_Provided passage:_

* * * * *

In operational AI datacentres today, GPUs communicate at 400 Gbit/s (around 400 to 4000 times faster than home broadband). That’s fast. But 800 and 1600 Gbit/s (or 1.6 Tbits/s) are already emerging, and 3.6 Tbit/s is on the horizon. 

"One third compute, one third memory — and one third glass."

Andy Williams

Those bandwidths are achieved with parallel lanes of fibre into every GPU — 8 fibres to transmit, 8 more to receive — each fibre carrying a fraction of the total. Every GPU needs to connect to lots of other GPUs to form a neural network. That’s one huge, extremely dense mesh. 

You can’t build that mesh by taking fibre off the spool, splicing on connectors and making links strand by strand. Modern optical fibre is as much about systemisation as science. So much glass. If you had a superhero’s x-ray eyes tuned only to glass, you’d see plains, rivers, waterfalls of it.

Optical fibre itself has become thinner and far more flexible: it can be wrapped around a regular pencil and still perform — not that you would. Connectors have become smaller and smarter, fitted at the factory, not the field. Cables carry many thousands of fibres in shrinking outer dimensions. The sprawling mesh becomes a practical geometry that humans can actually manipulate and manage.

* * * * *

_Provided material:_
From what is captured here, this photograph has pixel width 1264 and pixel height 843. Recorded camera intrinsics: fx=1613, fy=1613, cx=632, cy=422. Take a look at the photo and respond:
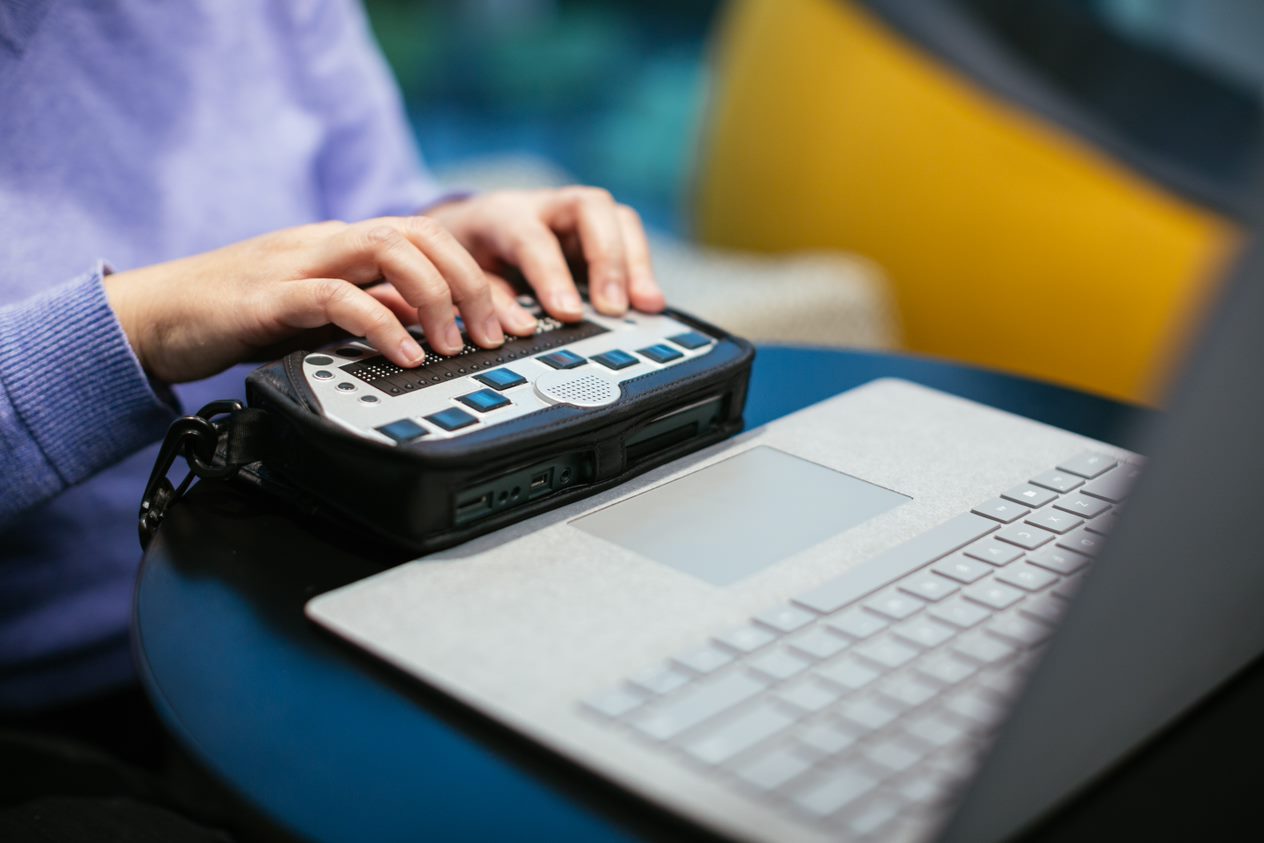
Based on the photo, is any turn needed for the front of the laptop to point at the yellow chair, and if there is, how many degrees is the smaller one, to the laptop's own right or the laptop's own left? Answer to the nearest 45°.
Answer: approximately 45° to the laptop's own right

* * * * *

_Activity 1:_
In the passage on optical fibre in AI datacentres, how many fibres does each GPU use to transmit?
_Activity 2:_
List every GPU communication speed named in the passage on optical fibre in AI datacentres.
_Activity 3:_
Pick up the passage on optical fibre in AI datacentres after its final sentence and keep writing.
The listing above comes from a separate source.

_Exercise result 1:_
Each GPU uses 8 fibres to transmit.

_Exercise result 2:_
400 Gbit/s, 800 Gbit/s, 1600 Gbit/s (1.6 Tbit/s), and 3.6 Tbit/s.

_Exercise result 3:_
Closer to the heat

But it won’t stop here. Imagine if you could lift the roof off a datacentre and pour in glass that organised itself — finding its own connections, weaving its own mesh. We’re not there yet. But we’re closer than you’d think, and the direction of travel is unmistakable: more glass, denser glass, glass closer to where the heat happens.

Take multicore fibre — more than one light-carrying core inside a single strand. It’s already a reality, and the first real step toward that self-organising vision: glass doing more with less, boosting bandwidth while saving space, materials and cost. Co-packaged optics is next, taking glass beyond the front of the server and onto the chip itself — eliminating the copper connections and the conversions between them, saving a lot of energy in the process. All of this in service of machines learning to think.

We started as creatures of light. It turns out our machines are too.